Although Black history can be celebrated throughout the year, Black History Month offers an opportunity to reflect on and share the successes and accomplishments of African Americans in the fire service. And by looking at the past and present, the future comes into view — a future of opportunity achieved through diversity, equity and inclusion.
In many ways, the American firefighting community mirrored other opportunities and was not initially open and welcoming to minorities. Thus, the history of Blacks and the American fire service is one of breaking through the barriers of prejudice.
Early records of Black firefighters are fragmented and incomplete. The oldest documentation of government-sanctioned African American firefighters goes back to 1817 in New Orleans, when free men of color and slaves were recruited following a devastating fire.
There are an estimated 1,115,000 firefighters (370,000 career, 745,000 volunteer) in the United States; 8.4% of career firefighters are African American PDF.
When seen through the lens of the past, this represents significant forward motion.
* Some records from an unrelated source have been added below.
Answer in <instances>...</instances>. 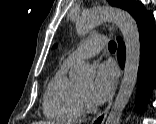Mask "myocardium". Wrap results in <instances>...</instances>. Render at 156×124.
<instances>
[{
	"label": "myocardium",
	"mask_w": 156,
	"mask_h": 124,
	"mask_svg": "<svg viewBox=\"0 0 156 124\" xmlns=\"http://www.w3.org/2000/svg\"><path fill=\"white\" fill-rule=\"evenodd\" d=\"M79 91H80V95H81V99H82L83 104H85L90 111H94L96 109V105L92 101V99L90 98V95L85 93L80 88H79Z\"/></svg>",
	"instance_id": "obj_1"
}]
</instances>
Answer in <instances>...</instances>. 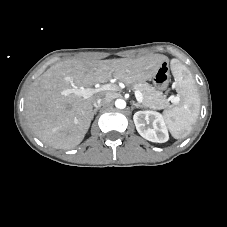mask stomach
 <instances>
[{"instance_id":"0dacf381","label":"stomach","mask_w":227,"mask_h":227,"mask_svg":"<svg viewBox=\"0 0 227 227\" xmlns=\"http://www.w3.org/2000/svg\"><path fill=\"white\" fill-rule=\"evenodd\" d=\"M168 61H164L162 66L153 76L152 81L155 89L162 91L168 87L171 71L168 70Z\"/></svg>"}]
</instances>
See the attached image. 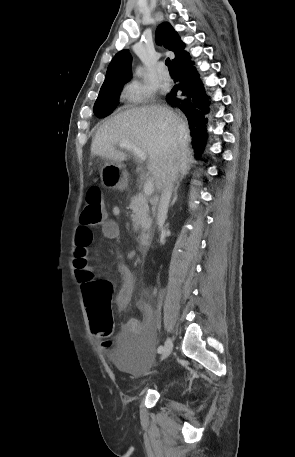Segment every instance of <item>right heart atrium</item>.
I'll return each mask as SVG.
<instances>
[{
	"label": "right heart atrium",
	"instance_id": "obj_1",
	"mask_svg": "<svg viewBox=\"0 0 295 457\" xmlns=\"http://www.w3.org/2000/svg\"><path fill=\"white\" fill-rule=\"evenodd\" d=\"M154 91L138 82L127 84L122 92L123 99L129 104H141L152 99Z\"/></svg>",
	"mask_w": 295,
	"mask_h": 457
}]
</instances>
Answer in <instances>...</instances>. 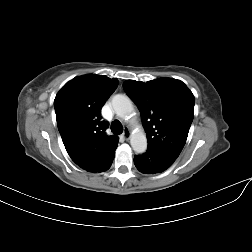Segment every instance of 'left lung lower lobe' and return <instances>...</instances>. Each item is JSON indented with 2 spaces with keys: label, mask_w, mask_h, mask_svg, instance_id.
Masks as SVG:
<instances>
[{
  "label": "left lung lower lobe",
  "mask_w": 252,
  "mask_h": 252,
  "mask_svg": "<svg viewBox=\"0 0 252 252\" xmlns=\"http://www.w3.org/2000/svg\"><path fill=\"white\" fill-rule=\"evenodd\" d=\"M175 160L174 156L162 150L148 148L145 153L134 157V164L144 174H155L167 170Z\"/></svg>",
  "instance_id": "obj_1"
}]
</instances>
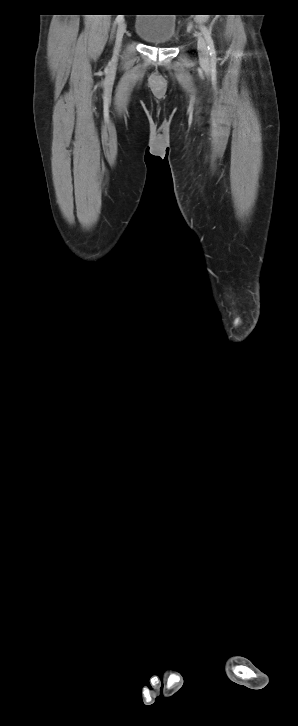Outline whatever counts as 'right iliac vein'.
<instances>
[{
    "mask_svg": "<svg viewBox=\"0 0 298 726\" xmlns=\"http://www.w3.org/2000/svg\"><path fill=\"white\" fill-rule=\"evenodd\" d=\"M125 31H126V23L124 21H121L119 23V25L117 27V31H116V42H115V48H114L115 55H117L120 50L121 42H122L123 36L125 34Z\"/></svg>",
    "mask_w": 298,
    "mask_h": 726,
    "instance_id": "63e3f726",
    "label": "right iliac vein"
}]
</instances>
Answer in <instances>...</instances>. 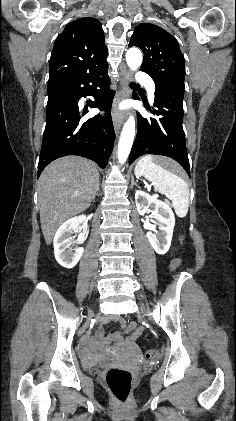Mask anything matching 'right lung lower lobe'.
<instances>
[{
	"mask_svg": "<svg viewBox=\"0 0 236 421\" xmlns=\"http://www.w3.org/2000/svg\"><path fill=\"white\" fill-rule=\"evenodd\" d=\"M107 68L108 65L48 84L65 96L47 103L38 177L50 162L67 155L86 157L101 168L106 167L115 140L111 118L114 93L109 90ZM87 95L95 99L89 106L105 111L104 116L83 118L86 111L79 110L78 102Z\"/></svg>",
	"mask_w": 236,
	"mask_h": 421,
	"instance_id": "1",
	"label": "right lung lower lobe"
}]
</instances>
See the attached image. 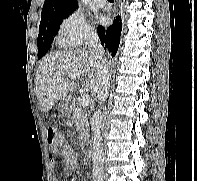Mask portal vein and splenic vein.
<instances>
[{
    "label": "portal vein and splenic vein",
    "mask_w": 197,
    "mask_h": 181,
    "mask_svg": "<svg viewBox=\"0 0 197 181\" xmlns=\"http://www.w3.org/2000/svg\"><path fill=\"white\" fill-rule=\"evenodd\" d=\"M77 78H79V76H76V75H72L70 76V79L71 80H76ZM57 81L58 82H61L62 79L61 78H57ZM89 102H90V97L88 94H83L82 95V98H81V105L83 108H86L88 105H89Z\"/></svg>",
    "instance_id": "obj_1"
}]
</instances>
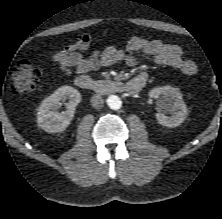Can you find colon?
Here are the masks:
<instances>
[{"mask_svg": "<svg viewBox=\"0 0 222 219\" xmlns=\"http://www.w3.org/2000/svg\"><path fill=\"white\" fill-rule=\"evenodd\" d=\"M44 74V69L36 66L30 59H22L12 69V88L16 93L33 90L39 85ZM212 85H216L214 79Z\"/></svg>", "mask_w": 222, "mask_h": 219, "instance_id": "colon-1", "label": "colon"}]
</instances>
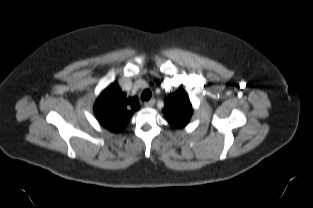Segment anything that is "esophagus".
Listing matches in <instances>:
<instances>
[{"mask_svg": "<svg viewBox=\"0 0 313 208\" xmlns=\"http://www.w3.org/2000/svg\"><path fill=\"white\" fill-rule=\"evenodd\" d=\"M155 99H151V100H149V101H146L145 103H144V105L146 106V107H148V108H150V107H152V106H154L155 105Z\"/></svg>", "mask_w": 313, "mask_h": 208, "instance_id": "34e87169", "label": "esophagus"}]
</instances>
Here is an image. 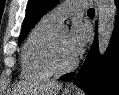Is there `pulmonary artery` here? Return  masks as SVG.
Returning a JSON list of instances; mask_svg holds the SVG:
<instances>
[{"label": "pulmonary artery", "instance_id": "e3ab8cb5", "mask_svg": "<svg viewBox=\"0 0 119 95\" xmlns=\"http://www.w3.org/2000/svg\"><path fill=\"white\" fill-rule=\"evenodd\" d=\"M87 6V3L83 0H69L60 4L56 8L52 9L50 12L46 14V17L55 22L60 23L65 18L70 15H73L79 11H82Z\"/></svg>", "mask_w": 119, "mask_h": 95}]
</instances>
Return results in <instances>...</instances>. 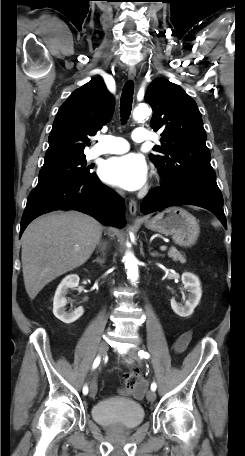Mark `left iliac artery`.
Segmentation results:
<instances>
[{
    "label": "left iliac artery",
    "instance_id": "44dca946",
    "mask_svg": "<svg viewBox=\"0 0 245 456\" xmlns=\"http://www.w3.org/2000/svg\"><path fill=\"white\" fill-rule=\"evenodd\" d=\"M138 355L140 356V358H146V359H148V358L150 357V354H149L148 352H146V351H143V350H140L139 353H138ZM156 388H157V385H156L155 382H153V383L151 384V390L155 391Z\"/></svg>",
    "mask_w": 245,
    "mask_h": 456
}]
</instances>
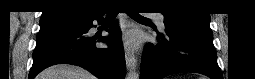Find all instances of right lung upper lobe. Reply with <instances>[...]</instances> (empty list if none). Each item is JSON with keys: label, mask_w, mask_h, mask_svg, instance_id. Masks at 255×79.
Segmentation results:
<instances>
[{"label": "right lung upper lobe", "mask_w": 255, "mask_h": 79, "mask_svg": "<svg viewBox=\"0 0 255 79\" xmlns=\"http://www.w3.org/2000/svg\"><path fill=\"white\" fill-rule=\"evenodd\" d=\"M44 10L41 18L72 13L79 19H86L102 13L99 7L85 0H48Z\"/></svg>", "instance_id": "cb5924a9"}]
</instances>
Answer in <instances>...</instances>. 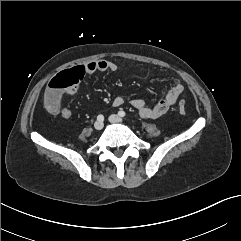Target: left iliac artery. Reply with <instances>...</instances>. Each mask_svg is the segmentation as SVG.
I'll return each mask as SVG.
<instances>
[{
	"instance_id": "44dca946",
	"label": "left iliac artery",
	"mask_w": 241,
	"mask_h": 241,
	"mask_svg": "<svg viewBox=\"0 0 241 241\" xmlns=\"http://www.w3.org/2000/svg\"><path fill=\"white\" fill-rule=\"evenodd\" d=\"M118 115L121 116V117H124L126 115V113L123 110H120L118 112Z\"/></svg>"
}]
</instances>
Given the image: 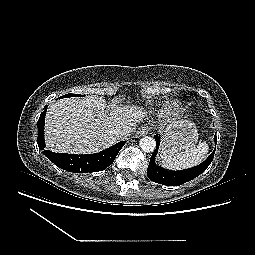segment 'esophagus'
I'll return each mask as SVG.
<instances>
[{
  "mask_svg": "<svg viewBox=\"0 0 255 255\" xmlns=\"http://www.w3.org/2000/svg\"><path fill=\"white\" fill-rule=\"evenodd\" d=\"M149 132V127L144 125V126H141L140 128H138V130L135 132V137L136 138H140L146 134H148Z\"/></svg>",
  "mask_w": 255,
  "mask_h": 255,
  "instance_id": "obj_1",
  "label": "esophagus"
}]
</instances>
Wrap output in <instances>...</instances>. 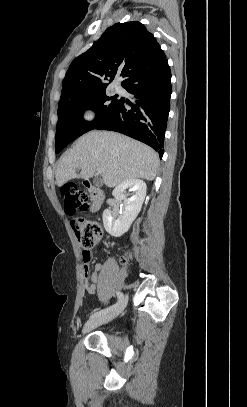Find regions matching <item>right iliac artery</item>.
Returning a JSON list of instances; mask_svg holds the SVG:
<instances>
[{
    "mask_svg": "<svg viewBox=\"0 0 247 407\" xmlns=\"http://www.w3.org/2000/svg\"><path fill=\"white\" fill-rule=\"evenodd\" d=\"M116 294H117V297H118L117 303L111 305V306L108 307V308H105V309H102V310H100V311L95 312L94 314H92V315L90 316V318H91V319L97 318V317H99V316H101V315H104V314H107L108 312H110V311H112L113 309H115V308L123 301V299H124V295H123L122 292L118 291Z\"/></svg>",
    "mask_w": 247,
    "mask_h": 407,
    "instance_id": "82829eb1",
    "label": "right iliac artery"
}]
</instances>
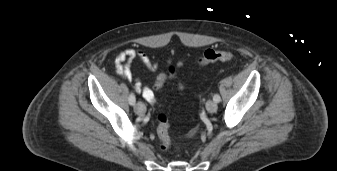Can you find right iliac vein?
I'll list each match as a JSON object with an SVG mask.
<instances>
[{
    "instance_id": "right-iliac-vein-1",
    "label": "right iliac vein",
    "mask_w": 337,
    "mask_h": 171,
    "mask_svg": "<svg viewBox=\"0 0 337 171\" xmlns=\"http://www.w3.org/2000/svg\"><path fill=\"white\" fill-rule=\"evenodd\" d=\"M135 113L144 115L146 113V106L142 102H138L134 105Z\"/></svg>"
}]
</instances>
However, as we help fire departments achieve their full potential, we at the U.S. Fire Administration (USFA) believe that there is more work to be done to build a diverse, equitable and inclusive workforce.
The USFA is hopeful for a future in which a fire department’s workforce reflects the community it serves and where all fire service leaders understand that a diverse, equitable and inclusive environment provides a fire department with the ability to:
- Provide a higher level of service with personnel that better understand community needs.
- Generate solutions to long-standing problems by exploring different perspectives and drawing on experience from various backgrounds.
- Leverage more experiences and different ideas to be more flexible, proactive and better able to adjust to new challenges.